The stations convert solar energy, collected from photovoltaic panels, into electricity.  But this energy is not just for personal electronics!  One of the Recharge Stations is used for some of our garden tools and a utility vehicle.  This arrangement sees SG using less gasoline which releases fewer carbon emissions into the atmosphere.  Innovative technologies like this one are being utilized every day to help lower our impact on the environment and mitigate the effects of climate change.

Elsewhere at SG, we make use of electric tools to complete daily grounds maintenance tasks.  These include electric blowers, trimmers, mowers, edgers, tillers, and even a chainsaw.  But these electric tools don’t just benefit the natural environment, they are also better for those who operate them and for the general public.  Electric tools are often quieter than their gas-powered counterparts which not only helps keep our gardens calmer and more relaxing for visitors to the Smithsonian but can also benefit their operators’ ears over time by generating fewer decibels.  They also require less maintenance thanks to fewer parts that need replacing each year; gas tools have components like filters and other engine parts that eventually wear out.

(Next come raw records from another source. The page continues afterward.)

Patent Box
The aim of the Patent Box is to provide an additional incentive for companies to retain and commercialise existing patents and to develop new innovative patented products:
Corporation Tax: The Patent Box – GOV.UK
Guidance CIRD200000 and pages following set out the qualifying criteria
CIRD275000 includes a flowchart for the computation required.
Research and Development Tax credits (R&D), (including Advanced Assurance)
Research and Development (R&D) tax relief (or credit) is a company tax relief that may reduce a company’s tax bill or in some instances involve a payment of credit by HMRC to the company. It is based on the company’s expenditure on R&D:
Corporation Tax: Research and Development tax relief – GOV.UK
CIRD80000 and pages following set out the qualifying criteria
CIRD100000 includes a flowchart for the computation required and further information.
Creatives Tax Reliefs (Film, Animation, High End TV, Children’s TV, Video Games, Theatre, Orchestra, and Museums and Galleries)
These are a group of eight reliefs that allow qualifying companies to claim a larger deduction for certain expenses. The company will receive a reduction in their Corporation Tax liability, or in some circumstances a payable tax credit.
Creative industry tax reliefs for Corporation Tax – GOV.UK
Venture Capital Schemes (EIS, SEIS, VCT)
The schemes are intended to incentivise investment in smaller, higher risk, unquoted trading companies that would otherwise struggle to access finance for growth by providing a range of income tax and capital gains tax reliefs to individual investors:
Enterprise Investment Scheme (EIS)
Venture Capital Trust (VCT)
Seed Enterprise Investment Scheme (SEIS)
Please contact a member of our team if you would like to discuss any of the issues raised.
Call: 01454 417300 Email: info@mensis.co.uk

In addition to electric tools, SG utilizes small electric vehicles to move people and plants around the grounds. We have replaced a number of less sustainable vehicles (except for special cases like plowing snow) with such vehicles.  SG also contracts with a groundskeeping company that uses propane mowers which—while still needing a fossil fuel to operate–produce far less carbon emissions than gasoline.  Together these efforts help reduce the Smithsonian’s overall environmental impact and showcase the many ways that our institution lowers its carbon emissions.